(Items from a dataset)
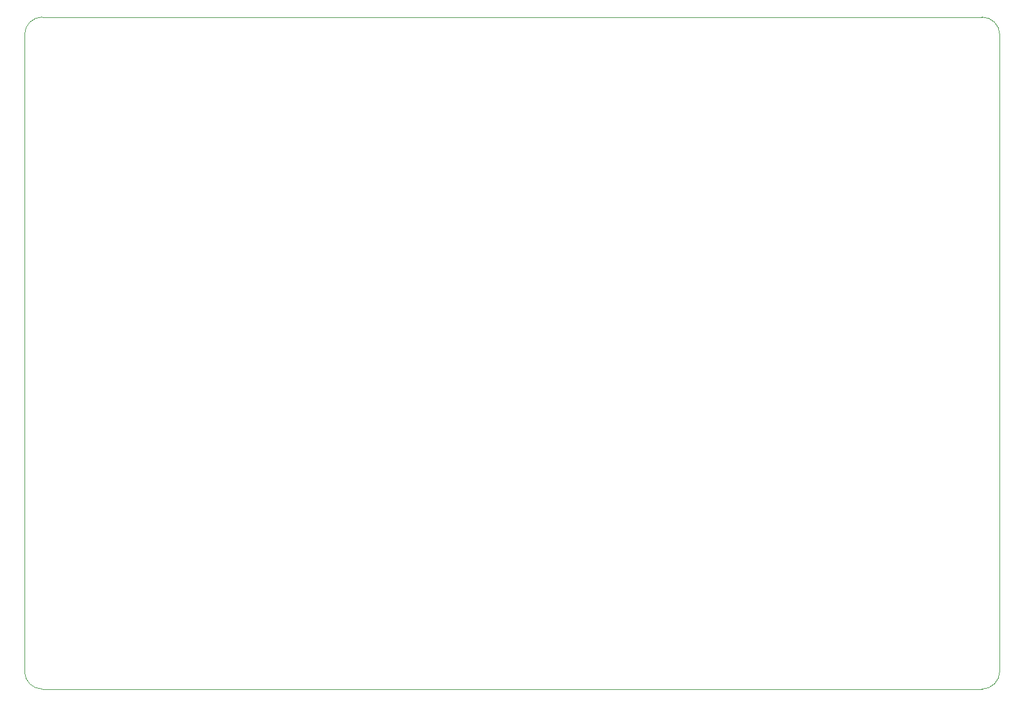
<source format=gbr>
%TF.GenerationSoftware,KiCad,Pcbnew,(5.1.10)-1*%
%TF.CreationDate,2021-07-17T06:49:34+07:00*%
%TF.ProjectId,Stabtester,53746162-7465-4737-9465-722e6b696361,rev?*%
%TF.SameCoordinates,Original*%
%TF.FileFunction,Profile,NP*%
%FSLAX46Y46*%
G04 Gerber Fmt 4.6, Leading zero omitted, Abs format (unit mm)*
G04 Created by KiCad (PCBNEW (5.1.10)-1) date 2021-07-17 06:49:34*
%MOMM*%
%LPD*%
G01*
G04 APERTURE LIST*
%TA.AperFunction,Profile*%
%ADD10C,0.050000*%
%TD*%
G04 APERTURE END LIST*
D10*
X47743750Y-130968750D02*
G75*
G02*
X45243750Y-128468750I0J2500000D01*
G01*
X183356250Y-128468750D02*
G75*
G02*
X180856250Y-130968750I-2500000J0D01*
G01*
X180856250Y-35718750D02*
G75*
G02*
X183356250Y-38218750I0J-2500000D01*
G01*
X45243750Y-38218750D02*
G75*
G02*
X47743750Y-35718750I2500000J0D01*
G01*
X47743750Y-130968750D02*
X180856250Y-130968750D01*
X45243750Y-38218750D02*
X45243750Y-128468750D01*
X180856250Y-35718750D02*
X47743750Y-35718750D01*
X183356250Y-128468750D02*
X183356250Y-38218750D01*
M02*

</source>
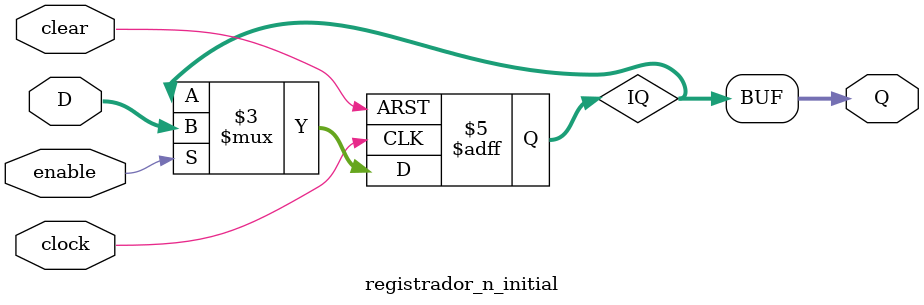
<source format=v>
/* -----------------Laboratorio Digital-----------------------------------
 *  Arquivo   : registrador_n.v
 * -----------------------------------------------------------------------
 *  Descricao : registrador com numero de bits N como parametro
 *              com clear assincrono e carga sincrona
 * 
 *              baseado no codigo vreg16.v do livro
 *              J. Wakerly, Digital design: principles and practices 5e
 *
 * -----------------------------------------------------------------------
 *  Revisoes  :
 *      Data        Versao  Autor             Descricao
 *      11/01/2024  1.0     Edson Midorikawa  criacao
 * -----------------------------------------------------------------------
 */
 
module registrador_n_initial #(parameter N = 8, parameter [N-1:0] INIT_VALUE = 0) (
    input          clock,
    input          clear,
    input          enable,
    input  [N-1:0] D,
    output [N-1:0] Q
);

    reg [N-1:0] IQ = INIT_VALUE;

    always @(posedge clock or posedge clear) begin
        if (clear)
            IQ <= INIT_VALUE;
        else if (enable)
            IQ <= D;
    end

    assign Q = IQ;

endmodule

</source>
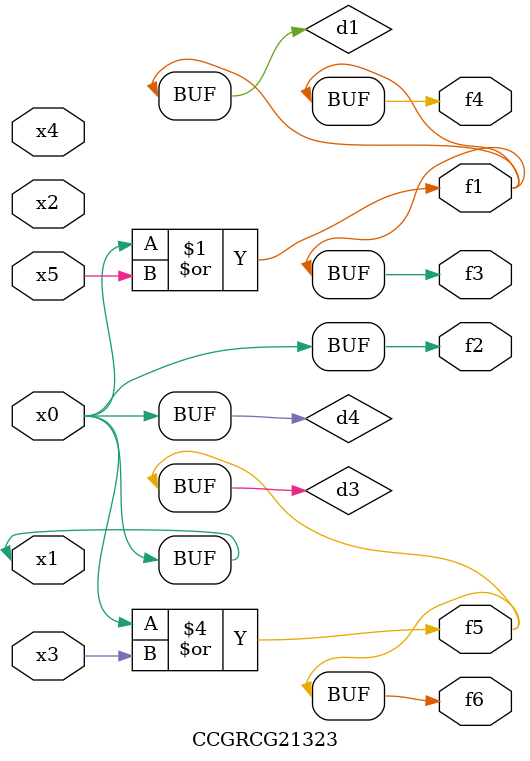
<source format=v>
module CCGRCG21323(
	input x0, x1, x2, x3, x4, x5,
	output f1, f2, f3, f4, f5, f6
);

	wire d1, d2, d3, d4;

	or (d1, x0, x5);
	xnor (d2, x1, x4);
	or (d3, x0, x3);
	buf (d4, x0, x1);
	assign f1 = d1;
	assign f2 = d4;
	assign f3 = d1;
	assign f4 = d1;
	assign f5 = d3;
	assign f6 = d3;
endmodule

</source>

**EXERCISE BRIEF:** Report, using only a number, how many lines above hold the word "LIST".

**ANSWER:** 2